*Perintah Latihan*
- A) Sebutkan semua batalyon asal Yogyakarta yang membantu pasukan Imam Adrongi menurut kutipan halaman tentang pengepungan Sekutu, beserta pemimpinnya bila disebutkan.
- B) Tuliskan lanjutan kutipan halaman tentang pengepungan Sekutu, dimulai setelah kalimat terakhirnya.

*Kutipan Halaman*
* * * *

Pasukan Imam Adrongi mendapat bantuan tiga batalyon yang berasal dari Yogyakarta, yaitu batalyon 10 Divisi III di bawah pimpinan Mayor Soeharto, batalyon 8 di bawah pimpinan Mayor Sardjono, dan Batalyon Sugeng.

Tambahan pasukan di pasukan TKR ini mengakibatkan kedudukan Sekutu semakin terkepung.

Walaupun telah terkepung, Sekutu masih mencoba keluar dari pengepungan tersebut.

Pasukan Sekutu melakukan gerakan melambung dan mengancam kedudukan pasukan Indonesia dari belakang dengan menggunakan tank-tanknya.

Untuk mencegah jatuhnya lebih banyak korban, pasukan Indonesia diperintahkan oleh masing-masing komandannya untuk mundur ke Bedono.

* * * *

*Data Terkumpul*
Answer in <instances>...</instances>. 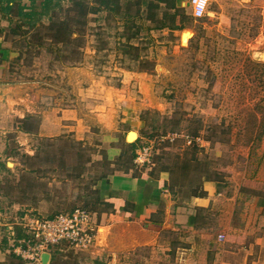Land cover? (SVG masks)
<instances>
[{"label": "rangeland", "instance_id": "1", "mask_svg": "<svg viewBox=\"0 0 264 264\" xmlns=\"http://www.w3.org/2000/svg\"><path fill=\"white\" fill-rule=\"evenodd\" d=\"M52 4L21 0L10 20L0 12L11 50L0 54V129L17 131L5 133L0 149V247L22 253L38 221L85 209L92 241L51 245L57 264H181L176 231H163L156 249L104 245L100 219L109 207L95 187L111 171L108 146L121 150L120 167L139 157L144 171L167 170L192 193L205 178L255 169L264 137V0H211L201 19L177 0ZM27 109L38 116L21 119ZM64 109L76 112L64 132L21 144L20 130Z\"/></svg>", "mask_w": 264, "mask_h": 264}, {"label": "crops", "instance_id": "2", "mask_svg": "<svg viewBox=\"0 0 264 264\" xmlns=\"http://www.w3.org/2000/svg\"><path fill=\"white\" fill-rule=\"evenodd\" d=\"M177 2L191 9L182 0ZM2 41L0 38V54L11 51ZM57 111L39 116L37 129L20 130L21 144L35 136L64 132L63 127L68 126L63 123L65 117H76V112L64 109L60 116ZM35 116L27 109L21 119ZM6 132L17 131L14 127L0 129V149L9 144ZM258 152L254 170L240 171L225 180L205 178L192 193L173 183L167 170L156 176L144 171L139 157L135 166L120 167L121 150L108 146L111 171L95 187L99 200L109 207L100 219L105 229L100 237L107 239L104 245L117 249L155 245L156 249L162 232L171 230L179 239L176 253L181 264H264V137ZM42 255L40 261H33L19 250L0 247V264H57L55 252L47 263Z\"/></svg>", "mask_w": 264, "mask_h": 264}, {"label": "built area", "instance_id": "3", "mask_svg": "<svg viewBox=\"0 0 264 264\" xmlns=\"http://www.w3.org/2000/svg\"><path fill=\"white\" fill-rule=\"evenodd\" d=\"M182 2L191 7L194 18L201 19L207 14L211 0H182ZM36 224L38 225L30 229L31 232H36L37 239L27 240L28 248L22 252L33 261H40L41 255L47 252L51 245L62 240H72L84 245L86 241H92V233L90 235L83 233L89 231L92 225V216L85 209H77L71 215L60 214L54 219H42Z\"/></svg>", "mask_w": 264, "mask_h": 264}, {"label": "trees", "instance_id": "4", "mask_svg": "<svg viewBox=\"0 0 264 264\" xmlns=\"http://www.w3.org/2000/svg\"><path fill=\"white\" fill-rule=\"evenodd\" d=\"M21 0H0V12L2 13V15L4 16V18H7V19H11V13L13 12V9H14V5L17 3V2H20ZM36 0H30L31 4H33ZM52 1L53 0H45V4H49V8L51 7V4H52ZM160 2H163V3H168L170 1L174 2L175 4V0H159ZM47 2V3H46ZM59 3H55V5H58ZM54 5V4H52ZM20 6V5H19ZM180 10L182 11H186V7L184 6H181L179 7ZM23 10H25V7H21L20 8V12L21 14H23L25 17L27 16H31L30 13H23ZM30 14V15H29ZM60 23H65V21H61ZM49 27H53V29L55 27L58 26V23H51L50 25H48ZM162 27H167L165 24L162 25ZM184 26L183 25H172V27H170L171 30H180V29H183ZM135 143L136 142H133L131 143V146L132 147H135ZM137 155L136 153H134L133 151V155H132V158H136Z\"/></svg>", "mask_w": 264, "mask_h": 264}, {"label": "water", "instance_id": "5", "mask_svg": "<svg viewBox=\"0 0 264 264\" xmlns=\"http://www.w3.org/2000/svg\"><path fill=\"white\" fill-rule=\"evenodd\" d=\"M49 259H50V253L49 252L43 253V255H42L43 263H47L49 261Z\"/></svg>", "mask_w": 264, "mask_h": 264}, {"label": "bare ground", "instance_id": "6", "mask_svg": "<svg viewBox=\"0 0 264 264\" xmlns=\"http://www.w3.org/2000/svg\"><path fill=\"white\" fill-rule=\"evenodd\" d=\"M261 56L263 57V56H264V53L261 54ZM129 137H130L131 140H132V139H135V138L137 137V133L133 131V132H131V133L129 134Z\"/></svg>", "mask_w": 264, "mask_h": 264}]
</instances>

* * * *

*Penyelesaian Soal*
- A)
- Batalyon 10 Divisi III, dipimpin Mayor Soeharto
- Batalyon 8, dipimpin Mayor Sardjono
- Batalyon Sugeng

- B)
Gerakan pasukan Sekutu akhirnya berhasil ditahan, setelah bantuan dari resimen kedua di bawah pimpinan M. Sarbini dan Batalyon Posisi Istimewa di bawah pimpinan Onie Sastroatmodjo serta batalyon dari Yogyakarta datang.

Gerakan Sekutu berhasil ditahan di desa Jambu.

Setelah berhasil menahan laju Sekutu, pasukan TKR kemudian mengadakan rapat koordinasi di desa Jambu, dipimpin oleh Kolonel Holland Iskandar.

Dari rapat tersebut berhasil membentuk suatu komando, yang disebut Markas Pimpinan Pertempuran.

Markas komando tersebut bertempat di Magelang.

Sejak saat itu medan pertempuran Ambarawa dibagi menjadi 4 sektor, yaitu sektor Utara, Selatan, Timur, dan Barat.

Total jumlah pasukan Indonesia yang bertempur di Ambarawa berjmlah 19 batalyon TKR, dan beberapa batalyon badan-badan perjuangan yang bertempur secara bergantian.

Pada 26 November, pimpinan pasukan yang berasal dari Purwokerto, Kolonel Isdiman gugur.

Sejak gugurnya kolonel Isdiman, kolonel Soedirman, panglima divisi pasukan di Purwokerto, mengambil alih posisi pimpinan pasukan.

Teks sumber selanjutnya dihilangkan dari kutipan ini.